I would like to post a partial answer that I have for now. (sorry I am not sure how to type in equation here, this is copied from my answer in here https://mattermodeling.stackexchange.com/posts/1941/edit)
For the indices ijkl in the FCIDUMP file, it corresponds to the integral (see https://theochem.github.io/horton/2.0.2/user_hamiltonian_io.html)
$$
\tag{1}
\int dx_1dx_2\chi_i^(x_1)\chi_k^(x_2)\chi_j(x_1)\chi_l(x_2)
$$
while the indices in the paper, it is
$$
\tag{2}
\int dx_1dx_2\chi_i^(x_1)\chi_j^(x_2)\chi_k(x_2)\chi_l(x_1)
$$
I have ignored some other factors which are not relevant here.
We see that there are two differences, one is the order of the indices, and the other is the $x_{1,2}$ arguments. Thus we have the following mapping
ijkl in FCIDUMP file = iklj in the paper, for the spatial orb
Further, with the second equation above, we have the following symmetry property
$$
\tag{3}
ijkl = jilk = lkji
$$
where the second equality is due to reality requirement of the integral. With these, we are ready to understand the integrals in FCIDUMP file one by one. First, we need to subtract all the indices by 1, so that it matches with those in the paper. So we have
6.74493103326006093745E-01 0 0 0 0
6.63472044860555665302E-01 0 0 1 1
6.63472044860555665302E-01 1 1 0 0
6.97397949820408036281E-01 1 1 1 1
1.81287535812332034624E-01 1 0 1 0
-1.25247730398215462166E+00 0 0 -1 -1
-4.75934461144127241017E-01 1 1 -1 -1
7.43077168397780152276E-01 -1 -1 -1 -1
Next, the very last row is the nuclear repulsion energy, which is not of our interest here. The 2nd and 3rd to last rows are the 1-body integral, which are pretty easy to understand. So let’s focus on the 2-body integral.

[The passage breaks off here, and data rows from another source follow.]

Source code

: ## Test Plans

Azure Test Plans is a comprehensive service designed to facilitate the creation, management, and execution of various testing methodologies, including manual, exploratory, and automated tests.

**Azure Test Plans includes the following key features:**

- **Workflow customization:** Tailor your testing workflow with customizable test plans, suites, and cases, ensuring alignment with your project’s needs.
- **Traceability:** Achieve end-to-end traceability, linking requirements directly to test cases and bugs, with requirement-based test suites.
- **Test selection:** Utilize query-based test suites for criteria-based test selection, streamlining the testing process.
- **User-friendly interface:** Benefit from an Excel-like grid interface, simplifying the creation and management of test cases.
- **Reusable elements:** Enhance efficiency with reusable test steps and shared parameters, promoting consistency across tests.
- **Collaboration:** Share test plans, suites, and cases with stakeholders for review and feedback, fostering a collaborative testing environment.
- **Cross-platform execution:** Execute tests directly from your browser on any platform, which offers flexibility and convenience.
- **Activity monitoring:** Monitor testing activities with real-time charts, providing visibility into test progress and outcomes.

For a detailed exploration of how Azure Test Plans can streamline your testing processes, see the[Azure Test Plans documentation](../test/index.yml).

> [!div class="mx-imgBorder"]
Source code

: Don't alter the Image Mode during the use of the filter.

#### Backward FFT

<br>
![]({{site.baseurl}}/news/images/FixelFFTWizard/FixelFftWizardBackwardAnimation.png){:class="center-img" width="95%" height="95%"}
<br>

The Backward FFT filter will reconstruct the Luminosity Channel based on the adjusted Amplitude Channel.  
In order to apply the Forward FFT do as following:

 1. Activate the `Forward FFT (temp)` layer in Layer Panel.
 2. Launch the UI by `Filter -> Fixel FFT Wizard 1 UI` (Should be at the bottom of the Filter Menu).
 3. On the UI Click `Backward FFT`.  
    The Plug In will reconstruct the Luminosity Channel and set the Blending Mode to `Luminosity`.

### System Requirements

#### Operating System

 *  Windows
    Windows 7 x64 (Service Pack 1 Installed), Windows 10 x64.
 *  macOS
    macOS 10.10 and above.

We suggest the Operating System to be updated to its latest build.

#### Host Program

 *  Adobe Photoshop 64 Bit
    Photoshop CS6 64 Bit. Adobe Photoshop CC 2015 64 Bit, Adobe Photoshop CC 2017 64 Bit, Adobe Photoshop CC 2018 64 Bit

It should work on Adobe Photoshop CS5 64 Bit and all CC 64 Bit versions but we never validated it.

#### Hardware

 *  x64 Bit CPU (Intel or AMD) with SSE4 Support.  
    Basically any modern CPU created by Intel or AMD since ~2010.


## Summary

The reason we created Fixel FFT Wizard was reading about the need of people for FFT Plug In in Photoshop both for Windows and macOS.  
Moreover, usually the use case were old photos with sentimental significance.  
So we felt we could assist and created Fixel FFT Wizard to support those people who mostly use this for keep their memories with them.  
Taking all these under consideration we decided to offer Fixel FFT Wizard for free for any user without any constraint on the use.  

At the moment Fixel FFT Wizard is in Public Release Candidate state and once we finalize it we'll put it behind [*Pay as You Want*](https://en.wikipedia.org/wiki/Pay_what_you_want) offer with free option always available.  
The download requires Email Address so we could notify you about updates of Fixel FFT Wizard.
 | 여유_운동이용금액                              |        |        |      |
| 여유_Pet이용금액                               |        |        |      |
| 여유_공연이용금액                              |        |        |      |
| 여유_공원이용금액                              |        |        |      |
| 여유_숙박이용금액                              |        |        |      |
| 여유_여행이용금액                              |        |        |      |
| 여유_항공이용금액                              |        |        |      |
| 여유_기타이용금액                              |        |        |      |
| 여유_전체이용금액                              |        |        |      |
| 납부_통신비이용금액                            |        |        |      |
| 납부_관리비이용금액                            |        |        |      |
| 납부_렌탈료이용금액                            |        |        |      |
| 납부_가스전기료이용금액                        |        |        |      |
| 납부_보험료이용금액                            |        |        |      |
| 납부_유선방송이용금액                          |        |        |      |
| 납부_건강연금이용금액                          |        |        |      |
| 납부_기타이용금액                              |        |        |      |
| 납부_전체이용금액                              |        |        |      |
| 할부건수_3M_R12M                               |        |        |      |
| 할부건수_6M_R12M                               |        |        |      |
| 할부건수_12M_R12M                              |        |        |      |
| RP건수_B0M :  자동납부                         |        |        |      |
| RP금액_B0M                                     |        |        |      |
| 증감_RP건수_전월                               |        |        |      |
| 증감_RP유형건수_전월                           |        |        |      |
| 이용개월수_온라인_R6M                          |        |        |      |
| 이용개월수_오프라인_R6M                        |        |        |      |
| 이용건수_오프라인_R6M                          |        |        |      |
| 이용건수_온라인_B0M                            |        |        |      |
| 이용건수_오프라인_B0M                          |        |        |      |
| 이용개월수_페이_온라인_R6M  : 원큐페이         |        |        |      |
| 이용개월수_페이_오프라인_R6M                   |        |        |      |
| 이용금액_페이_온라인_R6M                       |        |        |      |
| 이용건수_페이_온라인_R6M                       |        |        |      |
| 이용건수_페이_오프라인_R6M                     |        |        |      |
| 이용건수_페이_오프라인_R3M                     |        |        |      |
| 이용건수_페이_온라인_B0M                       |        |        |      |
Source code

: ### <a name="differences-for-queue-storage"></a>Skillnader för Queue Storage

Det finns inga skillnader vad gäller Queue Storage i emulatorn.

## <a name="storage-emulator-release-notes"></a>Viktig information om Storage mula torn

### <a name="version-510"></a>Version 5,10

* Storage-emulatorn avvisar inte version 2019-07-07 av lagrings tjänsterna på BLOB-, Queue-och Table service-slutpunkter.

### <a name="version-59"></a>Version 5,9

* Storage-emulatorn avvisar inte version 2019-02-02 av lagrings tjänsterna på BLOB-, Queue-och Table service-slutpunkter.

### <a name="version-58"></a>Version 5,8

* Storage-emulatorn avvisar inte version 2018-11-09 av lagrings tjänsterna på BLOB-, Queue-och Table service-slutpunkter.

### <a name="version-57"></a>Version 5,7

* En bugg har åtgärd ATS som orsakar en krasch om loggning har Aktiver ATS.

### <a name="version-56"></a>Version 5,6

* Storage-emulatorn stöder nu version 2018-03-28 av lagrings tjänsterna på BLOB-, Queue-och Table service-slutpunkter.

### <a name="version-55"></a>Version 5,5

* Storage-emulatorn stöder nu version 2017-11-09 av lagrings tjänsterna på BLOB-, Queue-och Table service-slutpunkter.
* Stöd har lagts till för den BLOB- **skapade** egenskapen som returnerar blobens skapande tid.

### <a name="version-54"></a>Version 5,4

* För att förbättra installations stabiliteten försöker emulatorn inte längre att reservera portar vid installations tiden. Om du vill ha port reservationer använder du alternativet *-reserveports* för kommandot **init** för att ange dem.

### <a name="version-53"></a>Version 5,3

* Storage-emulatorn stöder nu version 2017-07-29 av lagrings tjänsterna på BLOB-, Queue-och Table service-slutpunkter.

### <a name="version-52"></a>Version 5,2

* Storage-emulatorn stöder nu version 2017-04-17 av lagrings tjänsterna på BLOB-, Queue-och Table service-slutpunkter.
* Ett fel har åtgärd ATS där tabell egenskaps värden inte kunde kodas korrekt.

$0000$. After using the mapping in the 3rd Equation, it is the same for the labeling of the spatial orb in the paper. The first two (from the right) means 2 0-th spatial orbs are occupied, and this can only be the case if both spin-up and down are occupied. Using the labeling of the spin-orbital, it would be 10 (or 01). Similarly for the next two indices. Thus we have 0110 in the spin-orbital basis (why it is not 1010, I am not sure, and maybe this is due to convention). By the symmetry in Eq. 4, we have also 1001.
$1111$. The argument is essentially the same as above, except that now we are dealing with 1st spatial orb, with the spin-up and down labeled as 23. Thus we have 3223 and 2332 for the spin-orb in the paper.
$0011$. Now with the mapping in Eq. 3, it is in fact 0110 for the spatial orb in the paper. The first two indices 10 means the 0th and 1st spatial orbs are occupied, and they could be either spin up and down. Thus we have $2\times2=4$ options: 20, 30, 21, 31 for the first two indices of the spin-orbs. Thus put it together, we have 0220, 0330, 1221, 1331 for the spin orbs. Again, I am not sure why we don’t have 2020, maybe due to convention.
$1100$. This is essentially the same as above, where we realize that it is 1001 for the spatial orb in the paper. With the same logic, we have 2002, 3003, 2112, and 3113. These can essentially be obtained with the symmetry property in Eq. 4.
$1010$. Ok, I am stuck here for now… Will update this after I figure it out.